Since the premiere beaters require a tempo investment, just bouncing those cards with silent departure (of which I run 2) can be devastating, let alone a TOL effect. Yes, you paid three for excommunicate and had to do it at sorcery speed, but they invested two turns and a brimstone volley into their noble plan to get those counters. You also essentially just blanked their next draw, since that noble probably won't be doing anything great for the rest of the game--its virtual card advantage for the control player and probably more powerful than remand since you deny them the ability to dig.
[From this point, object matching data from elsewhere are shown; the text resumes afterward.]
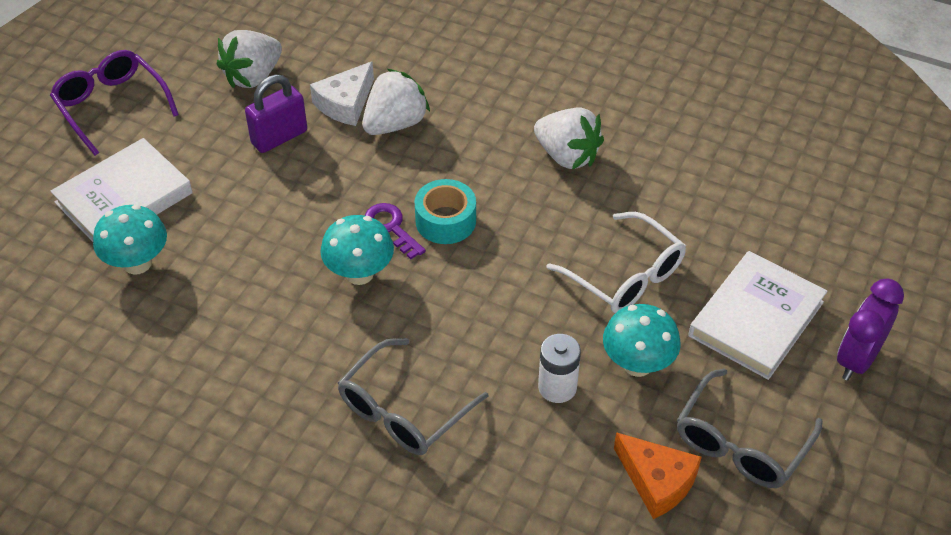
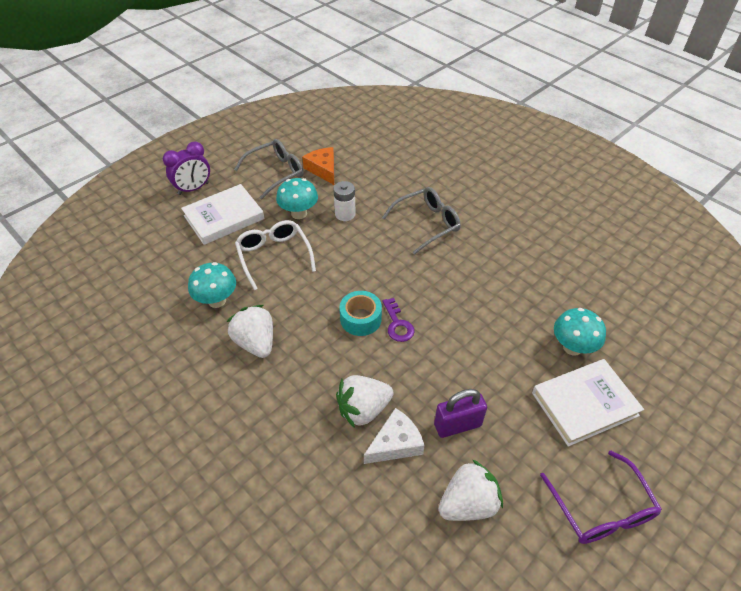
camera: 160 degrees left, 0 degrees up
turquoise mushroom [320,215,394,285] -> turquoise mushroom moved to [188,262,236,308]

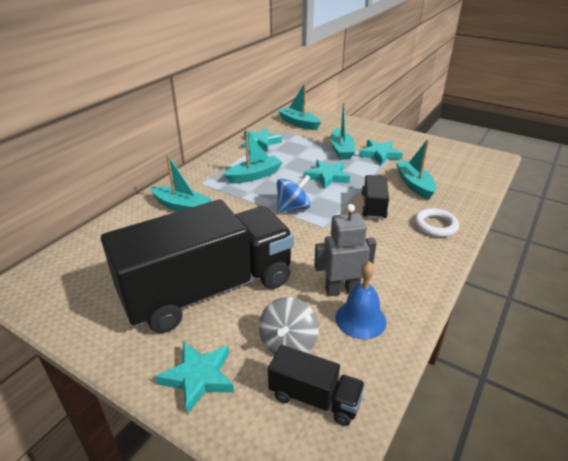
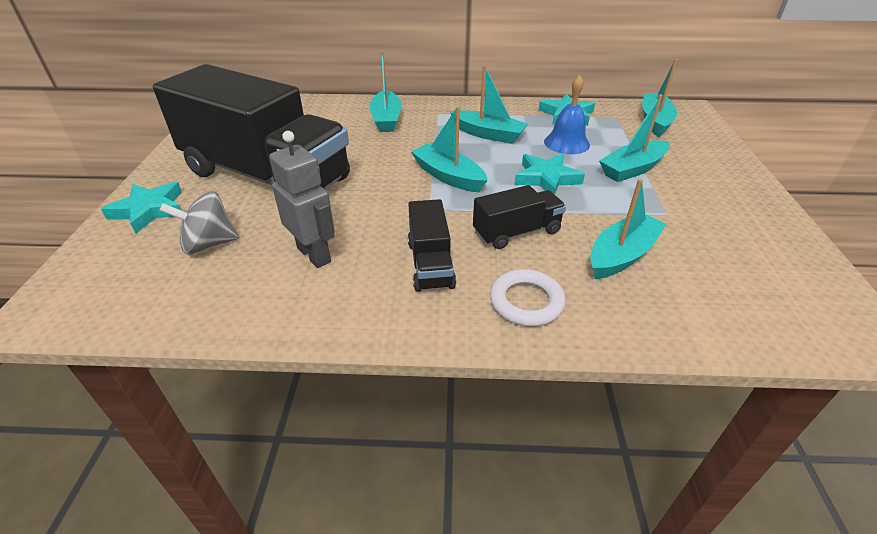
camera: 60 degrees right, 5 degrees up
black truck [268,345,365,426] -> black truck moved to [408,199,456,292]
blue spinning top [277,175,310,213] -> turquoise boat [411,107,488,192]
blue bell [336,261,387,339] -> blue bell moved to [544,75,590,154]
turquoise star [359,140,403,165] -> none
In addition, the base bodies on those creatures are terrible, and fall within the range of even the worse early removal and blockers. I've seen a turn 1 Tinder wall, of all things, shut down entire assaults, and even an un-morbid tragic slip can tragically slip champion of the parish before he gets a chance to be pumped.
I understand the concern, and I put a lot of thought into it when I was building the format. I'm not really interested in nerfing control out of existance by going this route. In fact, certain control strategies like burning vengeance only become viable because of the limited removal.

I really don't consider those creatures terrible on their own. Actually it makes a lot of sense to me to have better removal if you have one drops that are capable of getting above the curve.
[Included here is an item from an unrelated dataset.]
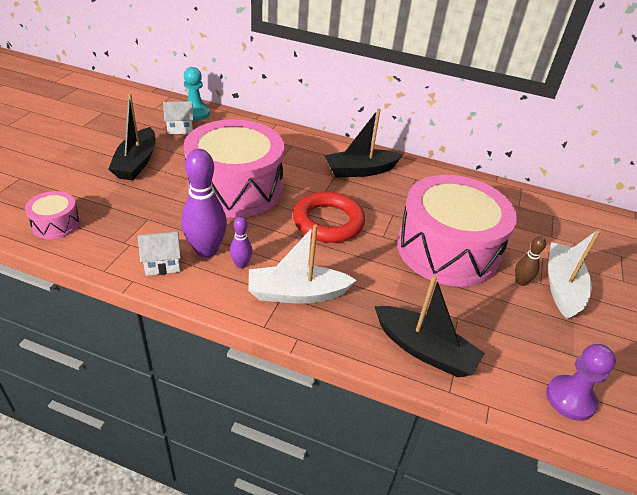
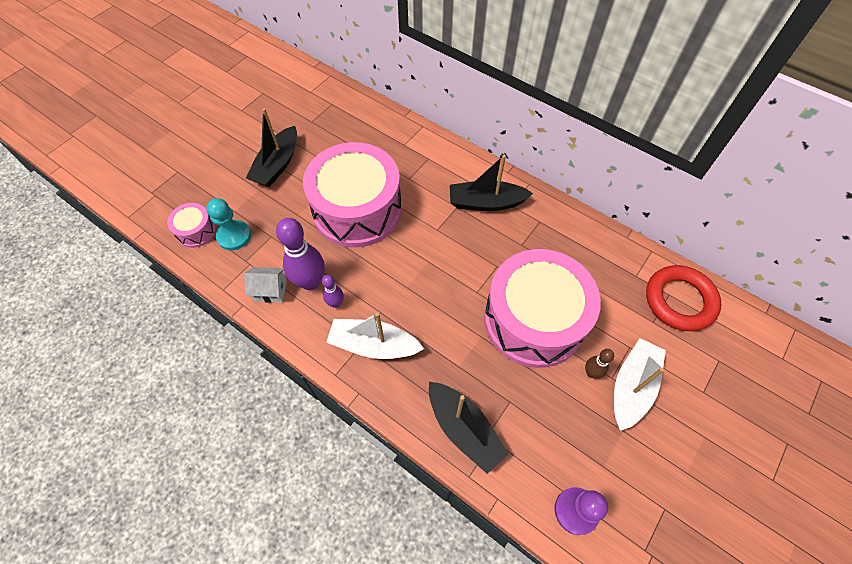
camera: 20 degrees right, 20 degrees up
white house [163,101,193,134] -> none
turquoise pawn [184,67,210,121] -> turquoise pawn moved to [207,198,251,250]
red ring [293,192,365,243] -> red ring moved to [646,265,721,331]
When you describe a tinder wall or a slip neutering a 1/1 I am not as depressed as you are. You are describing a card that is in your deck to deal with opposing creatures trading evenly with a card that is in your opponents deck that can attack and block and get bigger and win games for you and similarly deal with creatures though discouraging attacks and combat. I payed one mana to put off your one mana spell that probably has way more potential than the dumb defensive or tempo card I put in my deck. One cc creatures, in my book, should be able to be killed for one mana. Especially if there is a pretty good saturation of solid 1 drops. The more good one drops you've got kicking around the more it's gonna feel dumb spending 2 mana on my turn pointing a volcanic hammer at a kird ape, when you have the potential to play more 1cc spells that have infinitely more potential than my lame wall or disfigure right?
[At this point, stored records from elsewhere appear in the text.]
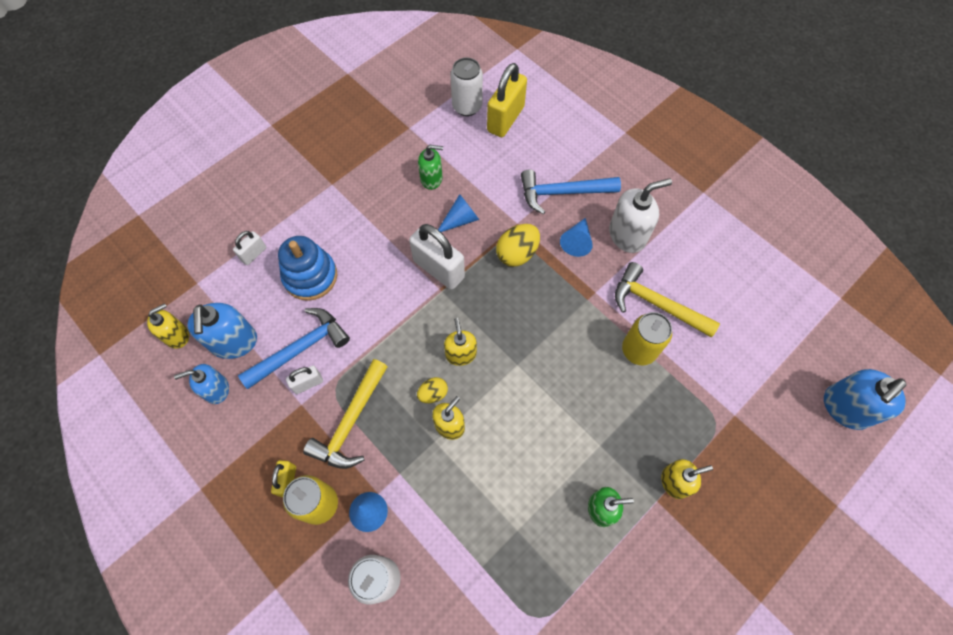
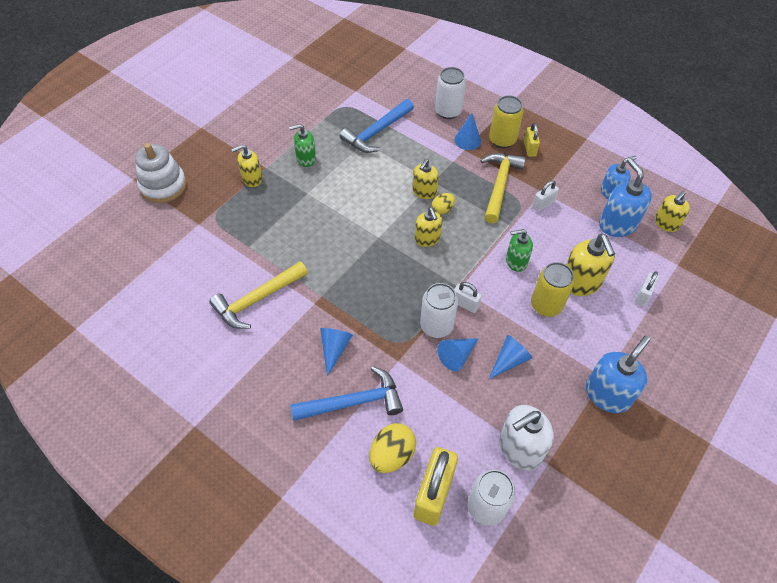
camera: 170 degrees right, 10 degrees down
blue hammer [238,308,350,389] -> blue hammer moved to [340,99,414,153]
blue stacking toy [278,236,337,301] -> yellow soap dispenser [566,234,615,296]
white padlock [409,224,465,290] -> white padlock [454,282,482,313], size x0.51
green soap dispenser [418,145,443,190] -> green soap dispenser moved to [506,229,533,272]
yellow egg [496,224,540,267] -> yellow egg moved to [370,423,416,473]
white soap dispenser [609,178,672,253] -> white soap dispenser moved to [499,405,554,471]
yellow hammer [615,262,720,337] -> yellow hammer turned 120 degrees clockwise [209,261,308,329]
yellow can [622,312,672,366] -> yellow can moved to [531,262,574,317]
blue soap dispenser [824,369,906,430] -> blue soap dispenser moved to [586,335,651,413]
none -> white stacking toy [135,143,187,203]
none -> white can [420,283,458,338]
none -> blue cone [489,335,532,379]

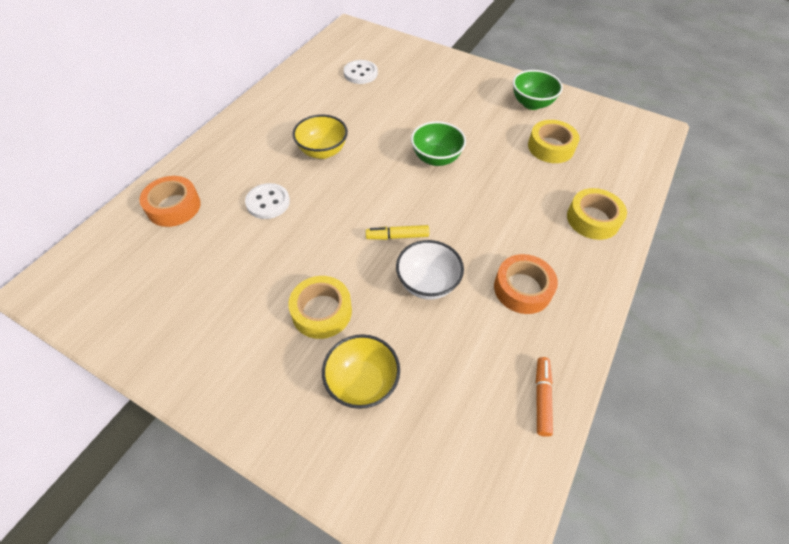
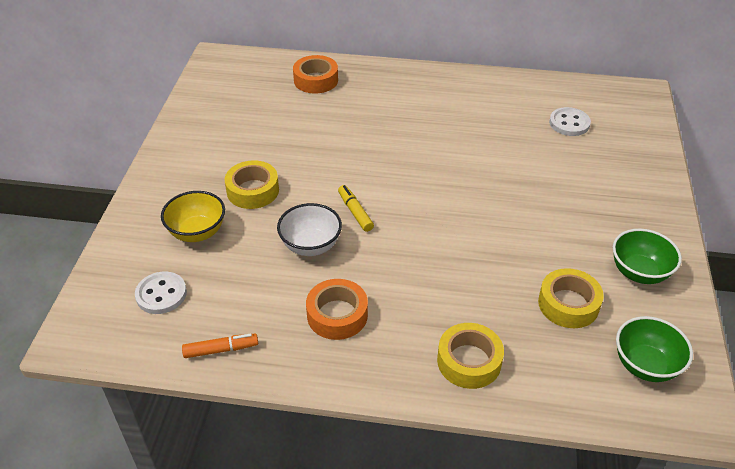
camera: 70 degrees right, 10 degrees down
white button [245,183,290,219] -> white button moved to [135,271,187,314]
yellow bowl [292,115,348,159] -> none
green bowl [411,121,466,166] -> green bowl moved to [616,316,693,382]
I don't think I want to be fighting gravecrawlers with expensive removal, even if it does exile. Anyway I realize I've stopped impassionedly arguing now, I just saw what you said and it seemed weird to me because champion and stormkirk aren't tempo loses to me, unless your baseline is at 2/1 for 1 mana, and to me that is not the impression you want to be nerfing removal under. Getting into medium creature territory from doing things you'd be doing anyway (attacking, playing small creatures) is not a tempo hit. Neither is waiting for your 1/1 to turn into a 3/2 flyer at no investment of mana beyond the paltry 1 blue for a 1/1 which fits very nicely into most curves without much consequence. I think it's great if it's been working out for you but I know a lot of people here share your inclination and I have always had trouble explaining my view to them and I'm hoping through this folks might see where I'm come at odds with their reasoning. I think what you are probably successful with is making combat and keeping pace with creature size more relevant, which I think is admirable, but you do see people decrying stalled boards in cube all the time when anything like a booster limited boardstate arises.
 
Whether or not I like the loophole (and I'll be honest, I don't), its not intuitive. Needing to explain an interaction with the technicalities of a rule rather then simply the face value intention is inelegant. More simply, the people I play with don't care enough to study the rules technicalities involved and are happy to play with cards as they appear to look. I run oblivion ring and journey to nowhere with no problems.

Being a 5 for 2 with Ronom Unicorn or Seal of Cleansing both seems unfun and a needless "gotcha" for the average player.

I really like the wave, but I think you have laid out good arguments for not including it. I would be a lot happier if I didn't have seal and unicorn as you're less likely to be able to perma-exile. Are you still running opalescence? That will cause problems too.